What intervention types are available?

VanillaIntervention (swap), AdditionIntervention, SubtractionIntervention, ZeroIntervention, RotatedSpaceIntervention (trainable), LowRankRotatedSpaceIntervention, CollectIntervention, and LoRAIntervention for low-rank adapters.

How do I avoid dimension mismatch errors?
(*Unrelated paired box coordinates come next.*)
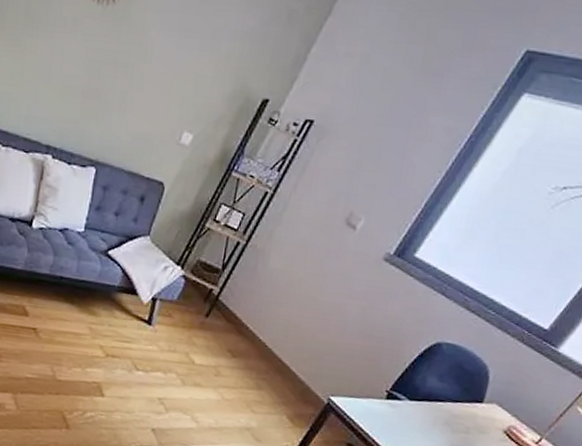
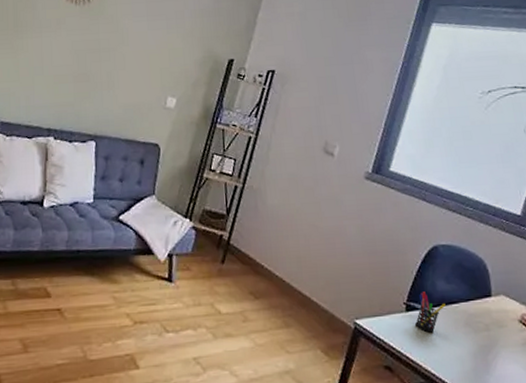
pen holder: none [392,384,430,424] -> present [415,291,446,333]

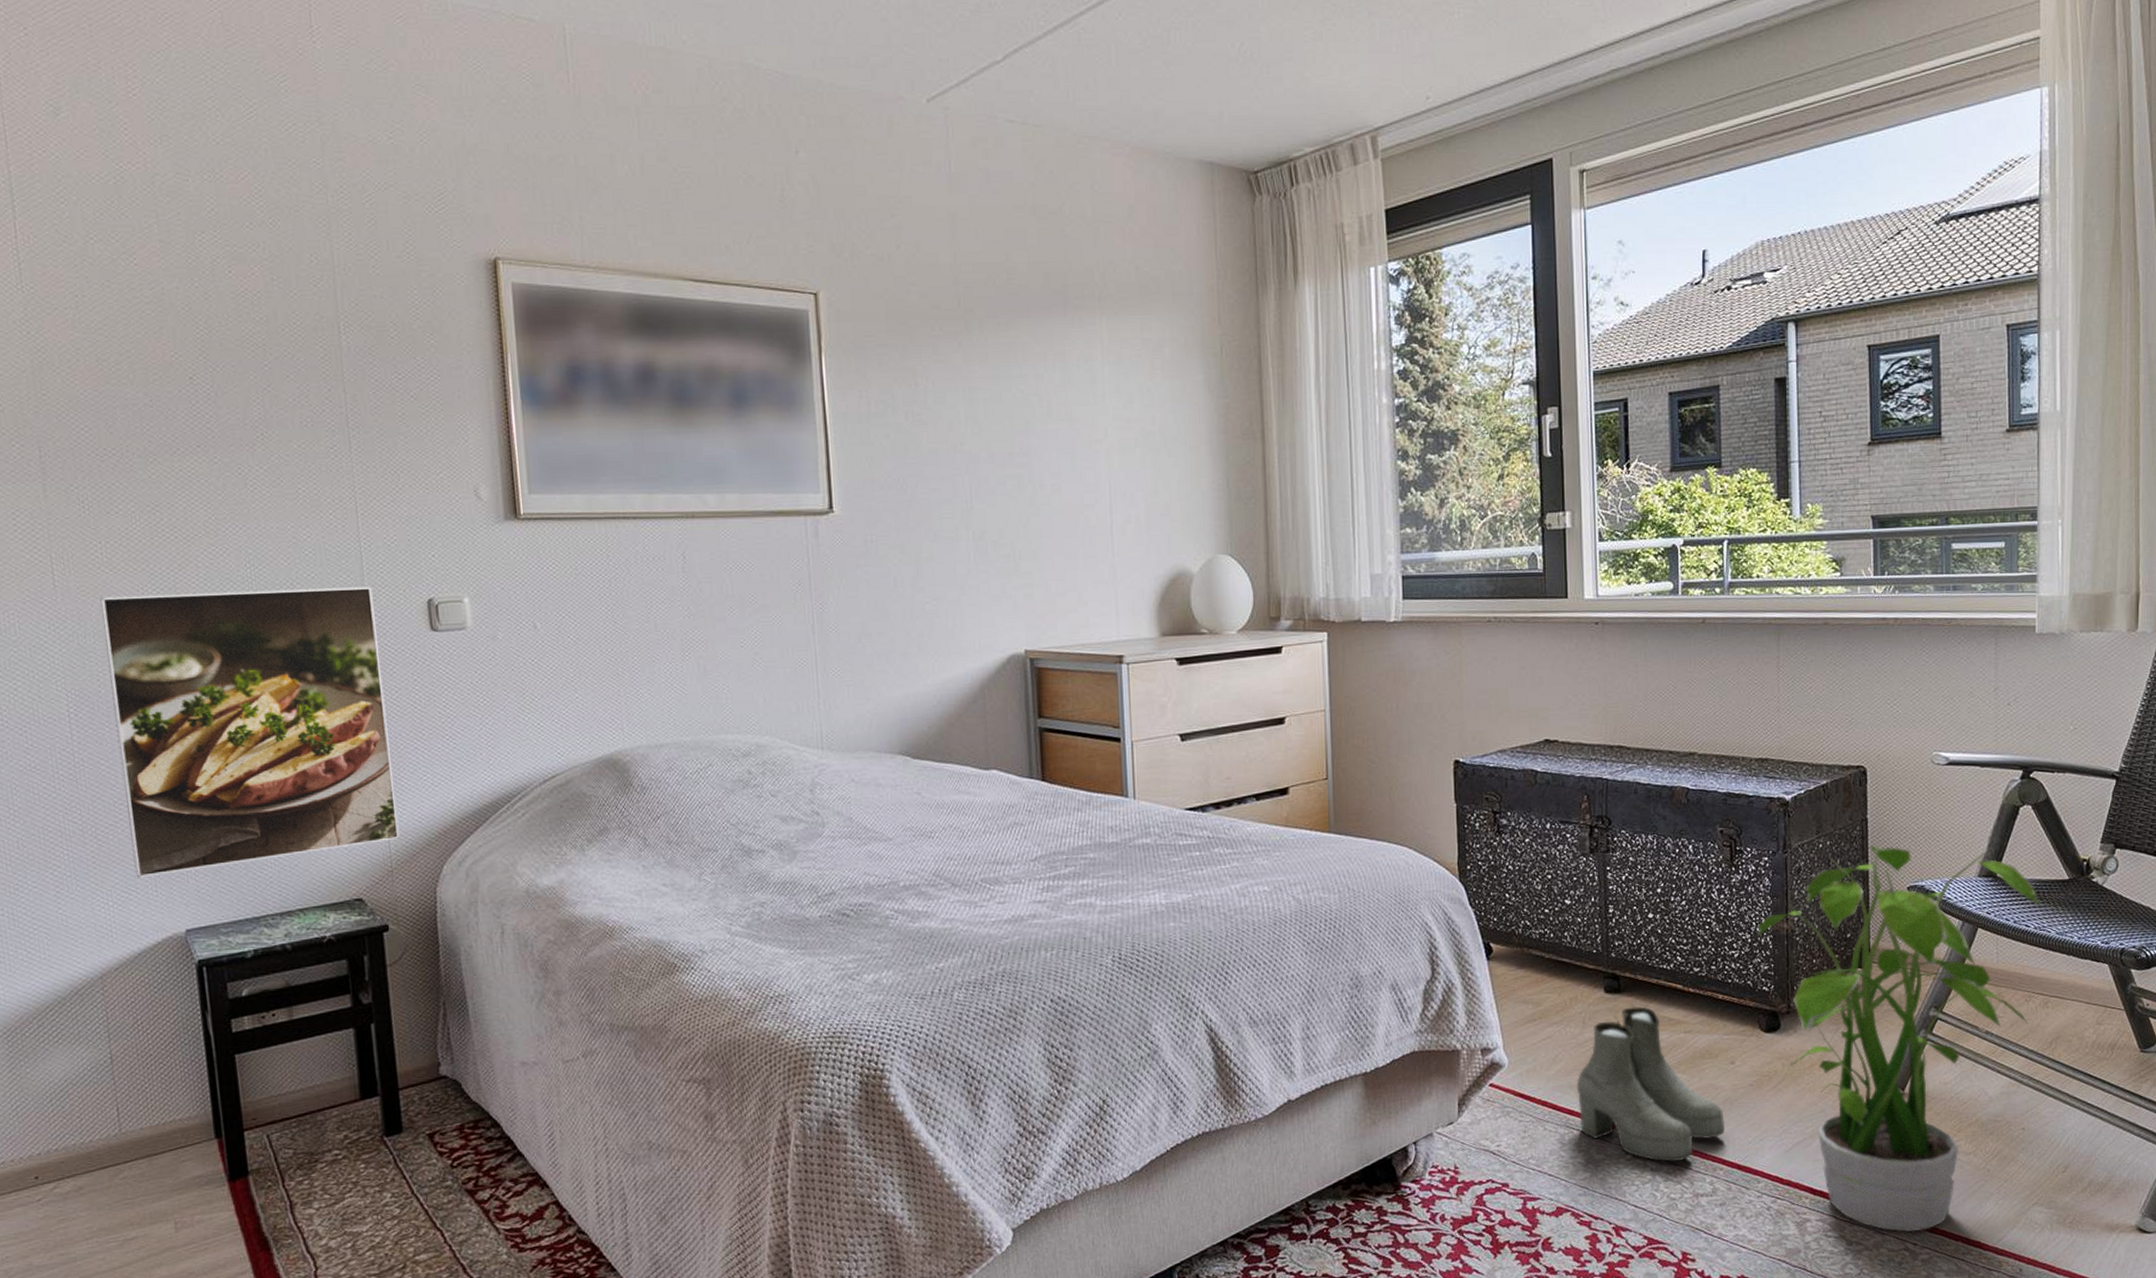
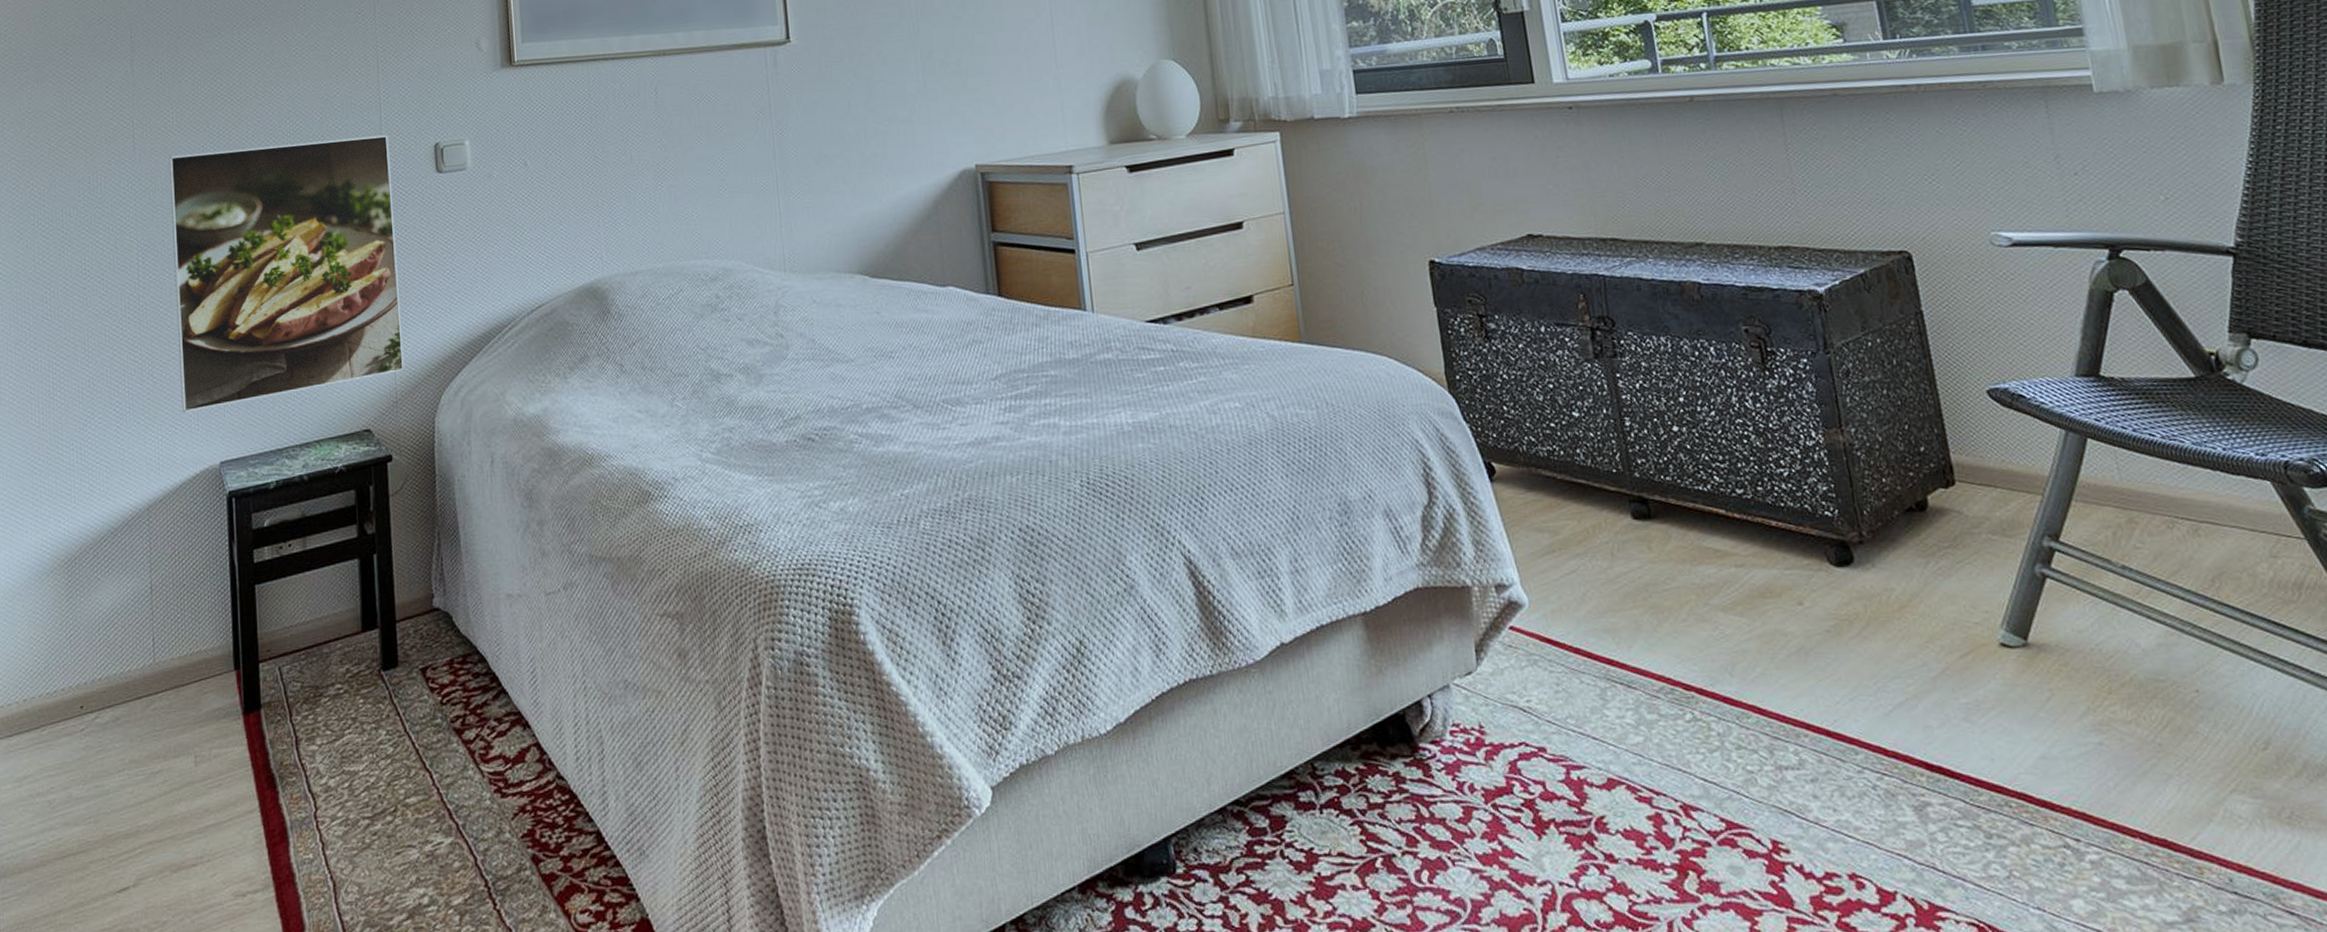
boots: present [1576,1006,1724,1162] -> none [1612,535,1803,725]
potted plant: present [1756,845,2041,1232] -> none [1805,341,2178,824]

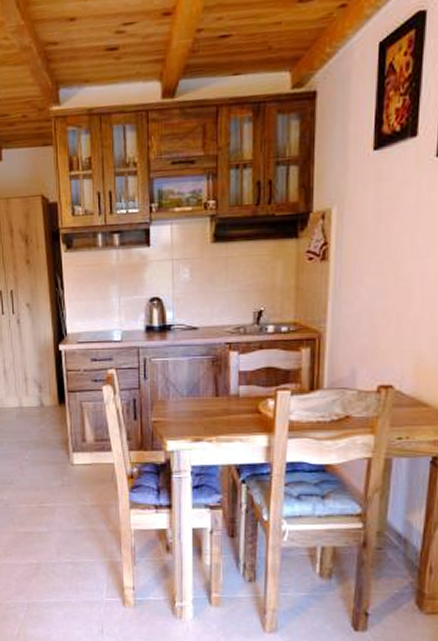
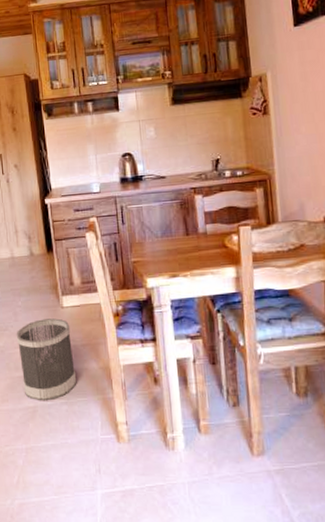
wastebasket: none [22,475,84,559] -> present [16,318,77,401]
Use matching source and base shapes, set unit and max_number_of_units for position-specific interventions, and pass unit_locations explicitly (e.g., {"sources->base":([[ [pos] ]], [[ [pos] ]])}).

Can I use pyvene with non-transformer PyTorch models?

Yes. pyvene is designed to work with any PyTorch architecture, provided you define the correct component names and shapes for interventions.